_TASK INSTRUCTIONS_
An exact copy is needed of each line from the one including "517, 276), 35.97" through the last line of the entries, both ends counted, with nothing added.

[Records contained in a dataset]
◇ ◇ ◇ ◇ ◇
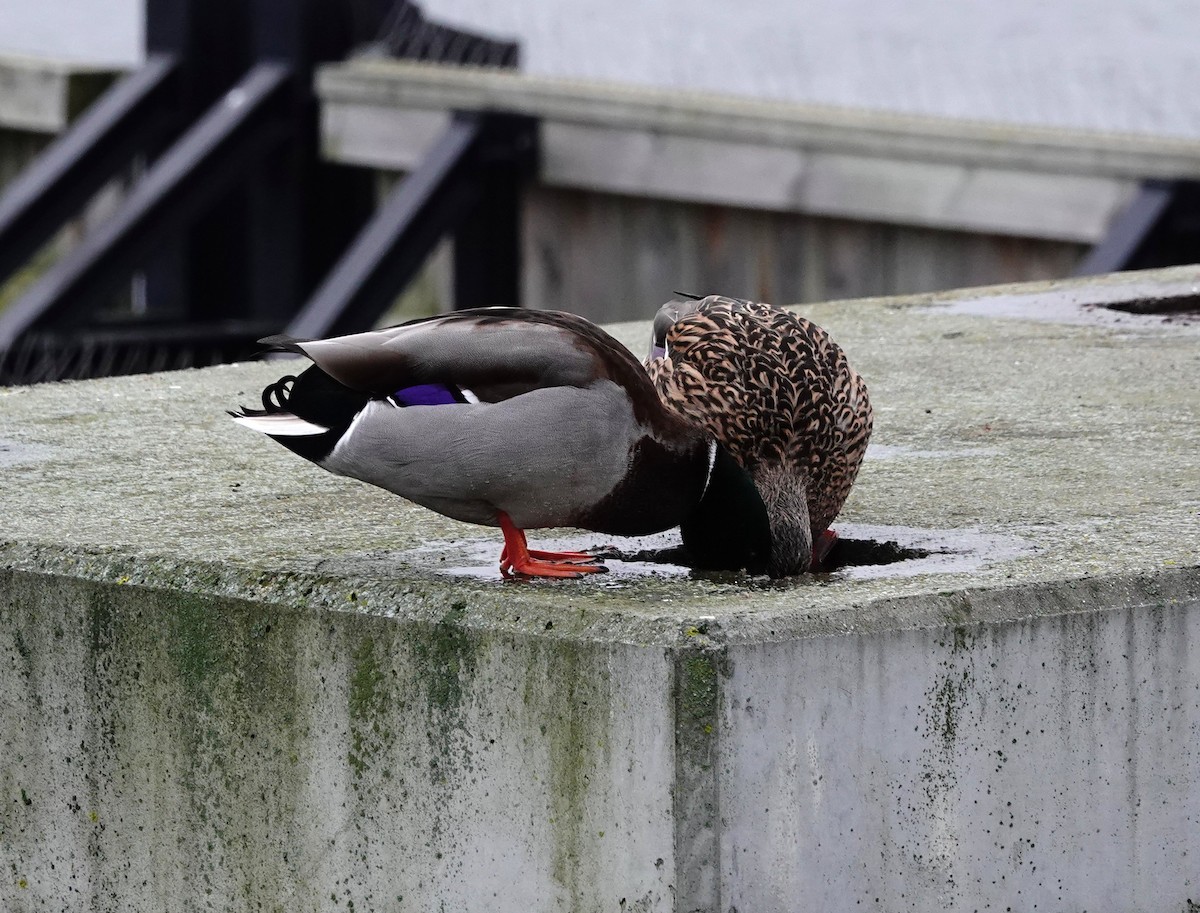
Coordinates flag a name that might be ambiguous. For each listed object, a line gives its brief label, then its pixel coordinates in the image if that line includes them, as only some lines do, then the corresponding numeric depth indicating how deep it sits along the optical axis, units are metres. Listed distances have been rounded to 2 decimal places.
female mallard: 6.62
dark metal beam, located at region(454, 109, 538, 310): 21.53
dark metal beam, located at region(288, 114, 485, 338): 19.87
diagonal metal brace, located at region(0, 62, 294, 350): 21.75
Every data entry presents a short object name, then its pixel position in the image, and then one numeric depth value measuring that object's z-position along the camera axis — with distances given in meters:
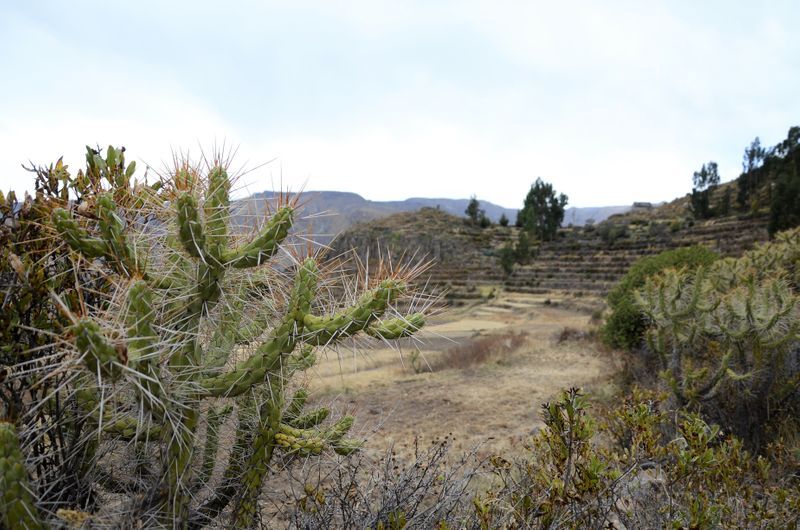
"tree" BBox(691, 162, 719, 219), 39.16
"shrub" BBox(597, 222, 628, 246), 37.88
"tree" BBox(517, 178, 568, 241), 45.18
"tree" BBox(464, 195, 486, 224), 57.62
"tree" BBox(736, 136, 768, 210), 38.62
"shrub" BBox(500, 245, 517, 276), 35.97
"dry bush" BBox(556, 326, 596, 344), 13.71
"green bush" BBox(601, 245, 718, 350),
◇ ◇ ◇ ◇ ◇
_SOLVED PROBLEM_
"shrub" BBox(500, 245, 517, 276), 35.97
"dry bush" BBox(556, 326, 596, 344), 13.71
"green bush" BBox(601, 245, 718, 350),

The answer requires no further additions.